Esse livro e "Um Mapa da Desleitura", "Cabala e Crítica" e "Poesia e Repressão" [ed. Imago], nos quais elaboro a idéia da influência, foram fundamentais, transformando o meu julgamento desde então. A idéia da influência é uma preocupação semovente em minha vida e em minha obra, desde que a tomei por objeto em 1967. Há 36 anos, portanto, durmo e acordo com ela.

Quem o sr. deslê em "Sabedoria e Literatura?"
Bem, num certo sentido eu me desvio do primeiro Bloom. Faço ainda hoje um julgamento puramente estético da literatura, ainda rejeito qualquer visada moral ou política. Mas penso agora que não é a pura causa do brilho que a move ou o seu esplendor que desfrutamos, mas a carga de sabedoria humana.

Há mais poder na poesia romântica inglesa do que na filosofia? Na Alemanha essa relação se inverte?
Os alemães tiveram Hölderlin, um poeta de grande magnitude e, no século 20, Rilke, Trakl, Celan e tantos outros. Mas, assim como os franceses têm sido dominados por Descartes, os alemães tem sido dominados por Kant e Hegel. Os grandes filósofos ingleses, Thomas Hobbes e David Hume, não influenciaram a poesia inglesa ou a americana como Geoffrey Chaucer, William Shakespeare ou John Milton o fizeram.
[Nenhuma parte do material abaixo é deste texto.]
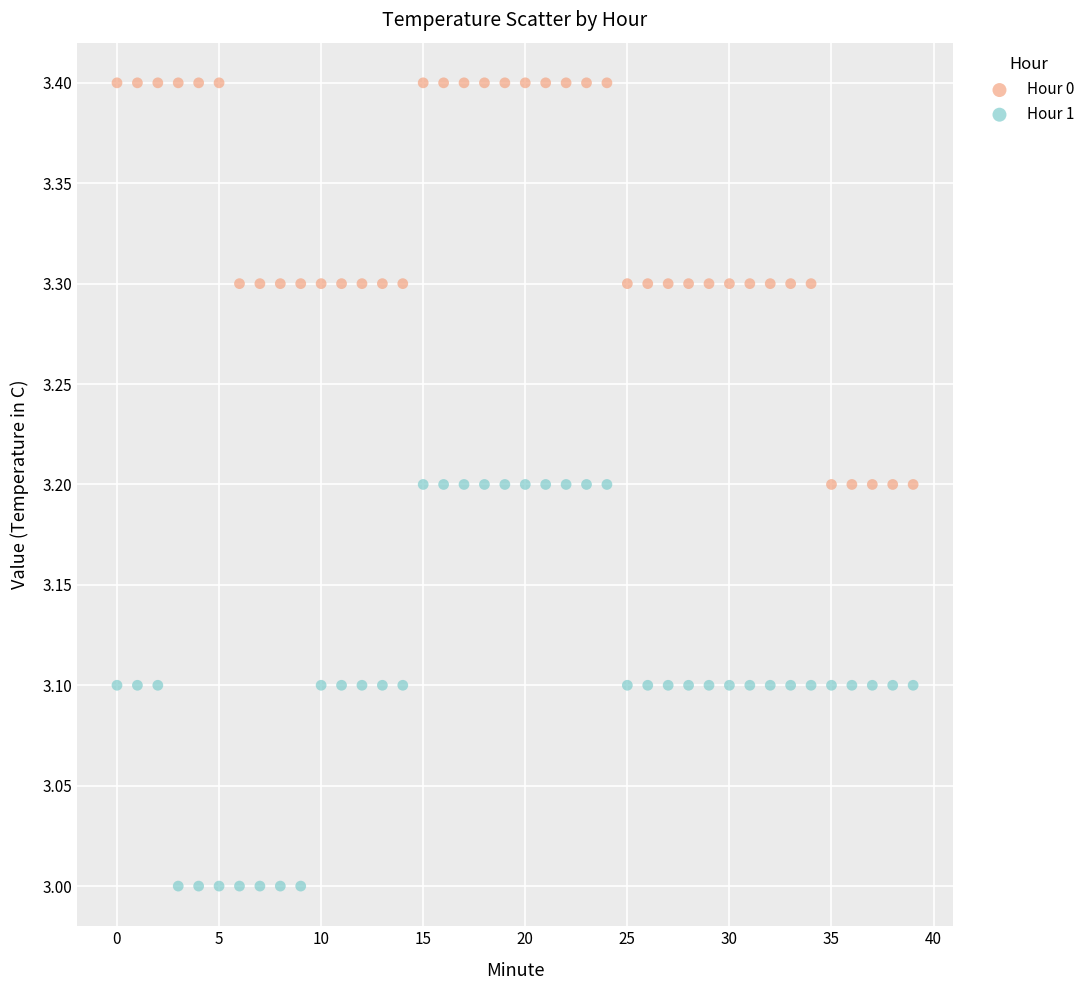

Which series contains the highest Y value?

Hour 0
É uma tradição bem diversa, como a espanhola e a portuguesa, que não tem grandes filósofos, mas produziu poetas grandiosos, como Camões, no passado, que trato, no meu livro "Gênio", como um grande poeta épico, cuja força imaginativa anima a tradição literária portuguesa, um poeta que enumera o custo humano de todas as coisas.
Assim como Pessoa, moderno, é também fascinante e, se tivesse vivido mais tempo, povoaria o universo de heterônimos. Sem esquecer Eça de Queirós, no século 19, soberbo romancista. E Sophia de Mello Breyner, poeta extraordinária, que figura na minha lista do "Cânone". O Brasil tem excelentes escritores. Machado de Assis não foi incluído em "O Cânone Ocidental" em razão de uma tradução opaca que me caiu nas mãos. Mas, quando li "Memórias Póstumas de Brás Cubas" na tradução inspirada de Gregory Rabassa, percebi sua grandeza e o examino em "Gênio". Vejo nele uma ponta do ouvido trágico shakespeariano. "Dom Casmurro", na igualmente inspirada tradução de John Gledson, revela a fina ironia desse autor.
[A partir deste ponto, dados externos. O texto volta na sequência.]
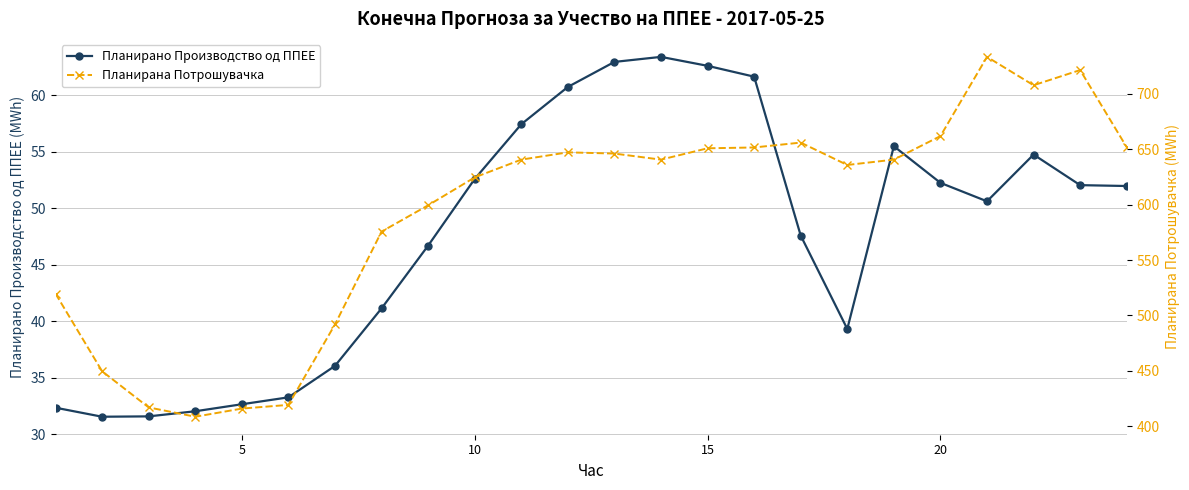

True or false: Планирано Производство од ППЕЕ has more than 2 interior local peaks.

True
Em "Brás Cubas", vê-se que ele é possuído até as entranhas pelo Stern de "Tristram Shandy", o que em nada diminui a sua originalidade, mas o liberta do jugo das pressões puramente nacionalistas. Fui definitivamente fisgado por Machado de Assis e leio cada uma das suas frases com júbilo.
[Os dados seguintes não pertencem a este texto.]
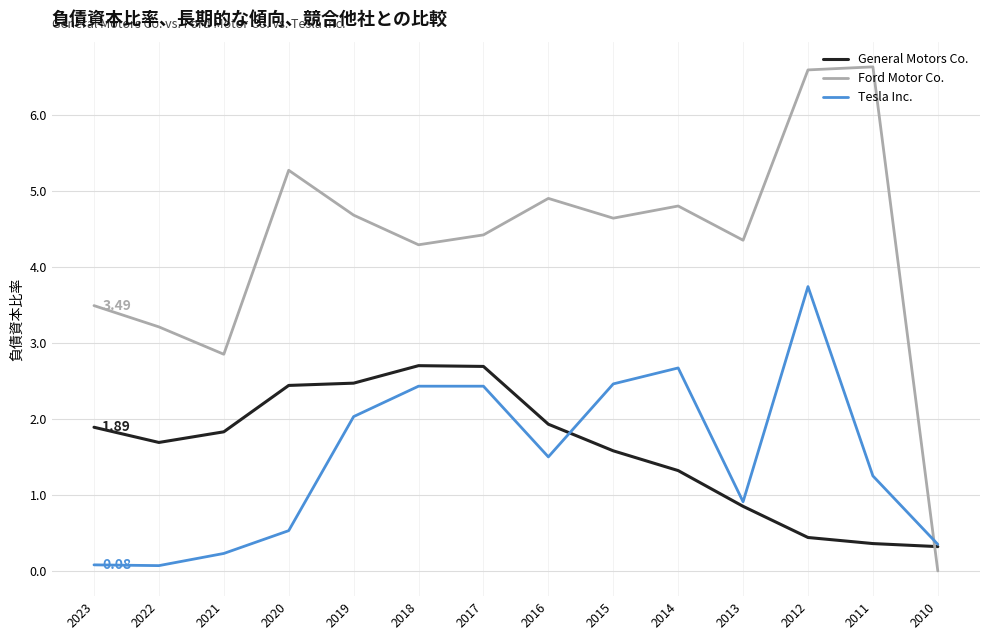

At which label does Ford Motor Co. reach its minimum?

2010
Considero-o um milagre, diante das circunstâncias em que viveu, neto de escravos num país em que a abolição só veio em 1888, uma prova da autodeterminação do gênio e da arte. "Brás Cubas", ao observar que Moisés, suposto autor do Torá [livro sagrado dos judeus], fala de sua morte no final, inverte o procedimento da escritura. Narra do túmulo, do ponto de vista da eternidade, sobre a qual nada nos diz, pois nada há a dizer. Morre sem queixas ou remorso, apenas com o sentimento de que termina o jogo como vencedor. Como não teve filhos, não transmite um legado de misérias. O seu balanço é "o de uma negação a mais nesse capítulo de negatividades". Oblívion -ou o esquecimento-, aquilo que também enfrentarei muito em breve, em Machado de Assis singularmente nos diverte e se converte em entretenimento. Mas no Brasil há grandes poetas também, Carlos Drummond de Andrade, João Cabral de Mello Neto e Sebastião Uchoa Leite.

Sueli Cavendish é professora visitante do departamento de ciência da literatura da Universidade Federal do Rio de Janeiro.